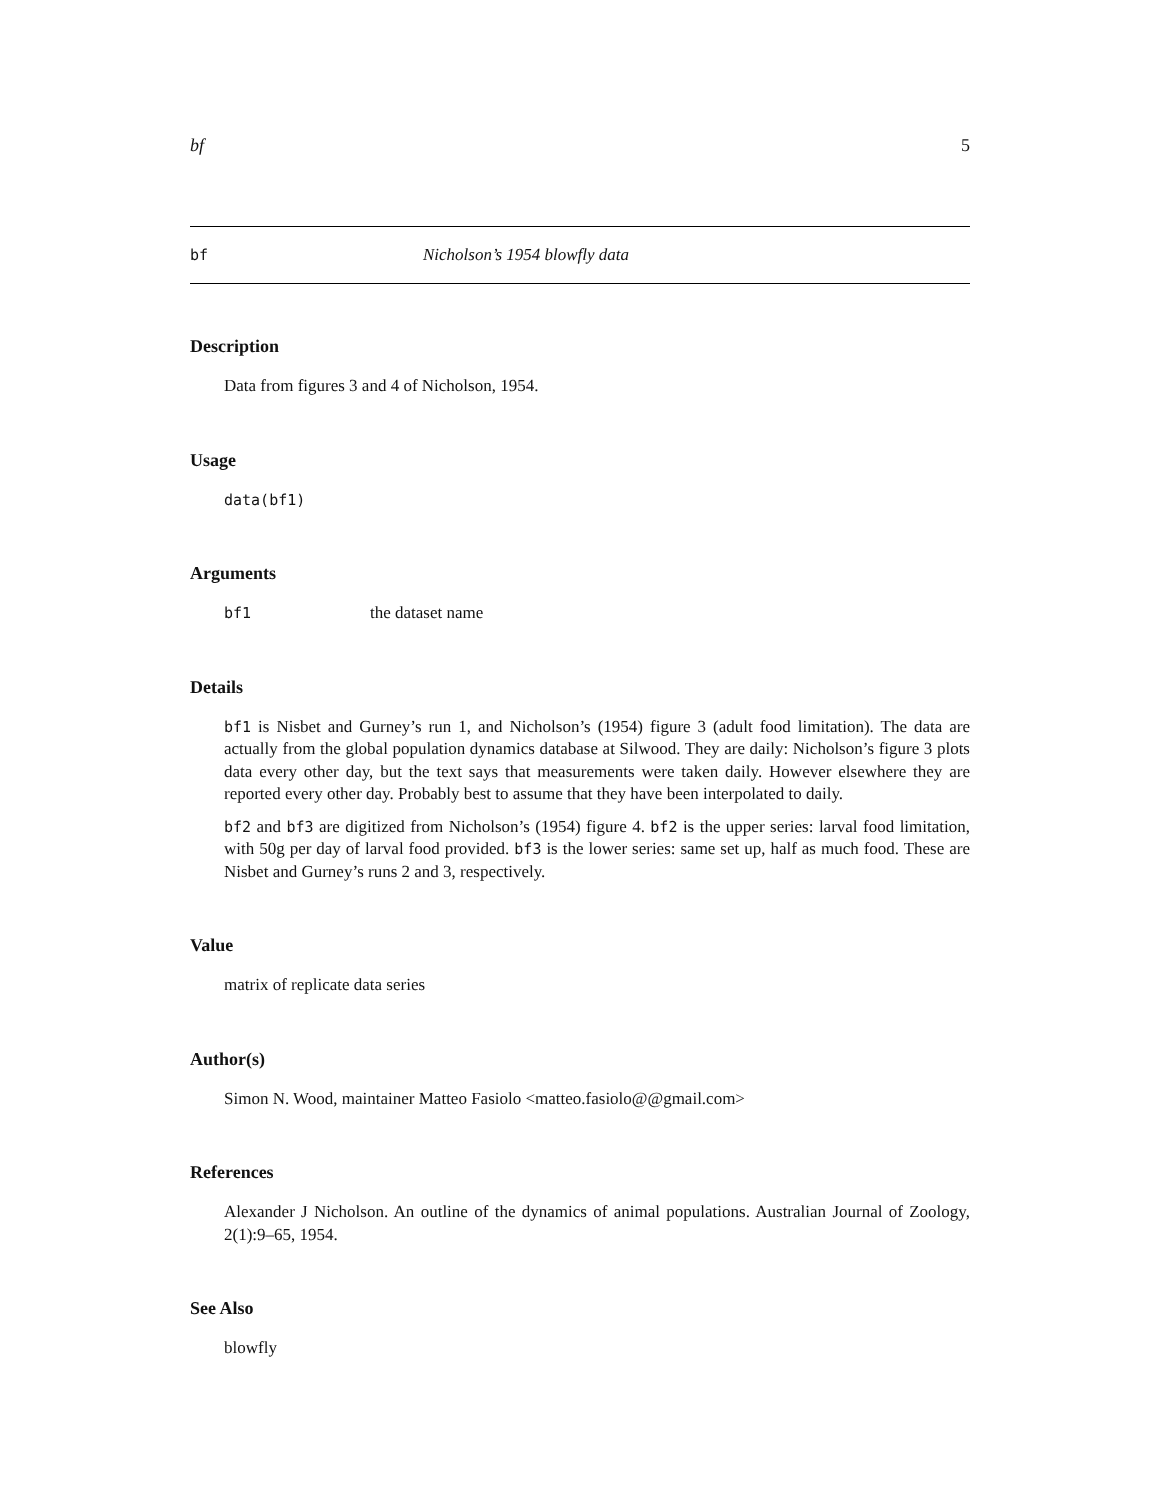bf 5
bf Nicholson’s 1954 blowfly data
Description
Data from figures 3 and 4 of Nicholson, 1954.
Usage
data(bf1)
Arguments
bf1 the dataset name
Details
bf1 is Nisbet and Gurney’s run 1, and Nicholson’s (1954) figure 3 (adult food limitation). The data are actually from the global population dynamics database at Silwood. They are daily: Nicholson’s figure 3 plots data every other day, but the text says that measurements were taken daily. However elsewhere they are reported every other day. Probably best to assume that they have been interpolated to daily.
bf2 and bf3 are digitized from Nicholson’s (1954) figure 4. bf2 is the upper series: larval food limitation, with 50g per day of larval food provided. bf3 is the lower series: same set up, half as much food. These are Nisbet and Gurney’s runs 2 and 3, respectively.
Value
matrix of replicate data series
Author(s)
Simon N. Wood, maintainer Matteo Fasiolo <matteo.fasiolo@@gmail.com>
References
Alexander J Nicholson. An outline of the dynamics of animal populations. Australian Journal of Zoology, 2(1):9–65, 1954.
See Also
blowfly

= = = =

### Directions for this task
Please reproduce the records above exactly, omitting every picture.

### Task output
bf 5
bf Nicholson’s 1954 blowfly data
Description
Data from figures 3 and 4 of Nicholson, 1954.
Usage
data(bf1)
Arguments
bf1 the dataset name
Details
bf1 is Nisbet and Gurney’s run 1, and Nicholson’s (1954) figure 3 (adult food limitation). The data are actually from the global population dynamics database at Silwood. They are daily: Nicholson’s figure 3 plots data every other day, but the text says that measurements were taken daily. However elsewhere they are reported every other day. Probably best to assume that they have been interpolated to daily.
bf2 and bf3 are digitized from Nicholson’s (1954) figure 4. bf2 is the upper series: larval food limitation, with 50g per day of larval food provided. bf3 is the lower series: same set up, half as much food. These are Nisbet and Gurney’s runs 2 and 3, respectively.
Value
matrix of replicate data series
Author(s)
Simon N. Wood, maintainer Matteo Fasiolo <matteo.fasiolo@@gmail.com>
References
Alexander J Nicholson. An outline of the dynamics of animal populations. Australian Journal of Zoology, 2(1):9–65, 1954.
See Also
blowfly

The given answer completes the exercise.